Należy zwrócić uwagę, iż w większości repozytoriów i konkursów stosowana jest głównie miara mAP, jednak może ona posiadac nieznaczne modyfikacje w zależności od wdrożenia. Różny sposób wdrożenia nie powinien mieć istotnego wpływu na wynik, ale nawet różnice poniżej 1pp mogą przesądzać o wyborze modelu do dalszych prac. Dlatego zależało nam na przygotowaniu jedenj spójnej miary do oceny wszystkich badanych modeli. 


Przygotowany moduł zapewnia bardzo łatwe użycie metryki oraz jej wizualizację.
Metryka bazuje na danych podawanych w postaci list zdetekowanych pól oraz pól zawartych w opisie datasetu (ground truth) 

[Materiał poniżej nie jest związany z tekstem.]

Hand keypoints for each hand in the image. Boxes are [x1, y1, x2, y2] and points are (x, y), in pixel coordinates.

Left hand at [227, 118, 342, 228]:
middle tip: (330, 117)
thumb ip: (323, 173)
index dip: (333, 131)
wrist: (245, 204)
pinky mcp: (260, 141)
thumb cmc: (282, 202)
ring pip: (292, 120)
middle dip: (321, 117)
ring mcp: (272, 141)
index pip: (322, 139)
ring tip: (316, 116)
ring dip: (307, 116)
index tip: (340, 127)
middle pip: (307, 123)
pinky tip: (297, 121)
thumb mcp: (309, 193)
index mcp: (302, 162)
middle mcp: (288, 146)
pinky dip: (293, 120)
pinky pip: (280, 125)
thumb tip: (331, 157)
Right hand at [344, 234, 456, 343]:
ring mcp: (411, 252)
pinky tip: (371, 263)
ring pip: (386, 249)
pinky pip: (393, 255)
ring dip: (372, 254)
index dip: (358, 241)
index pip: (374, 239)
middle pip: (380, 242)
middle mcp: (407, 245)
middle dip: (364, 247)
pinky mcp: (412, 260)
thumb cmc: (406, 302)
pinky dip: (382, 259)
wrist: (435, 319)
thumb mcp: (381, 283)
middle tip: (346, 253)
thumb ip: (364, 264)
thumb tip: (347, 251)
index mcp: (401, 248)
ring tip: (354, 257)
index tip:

podstsawowe inforamcje o defincji mAP można znaleźć na stronie:
https://towardsdatascience.com/breaking-down-mean-average-precision-map-ae462f623a52

## Definicje  

### Intersection Over Union (IOU)


Intersection Over Union (IOU) jest miarą bazującą na indeksie Jaccarda oceniającego stopień względny stopień dopasowania pól jako stosunek części wspólnej do pola łącznego. Poprzez zastosowanie IoU możemy określić czy mamy przypadek ważnej detekcji (True Positive) czy nie (False Positive).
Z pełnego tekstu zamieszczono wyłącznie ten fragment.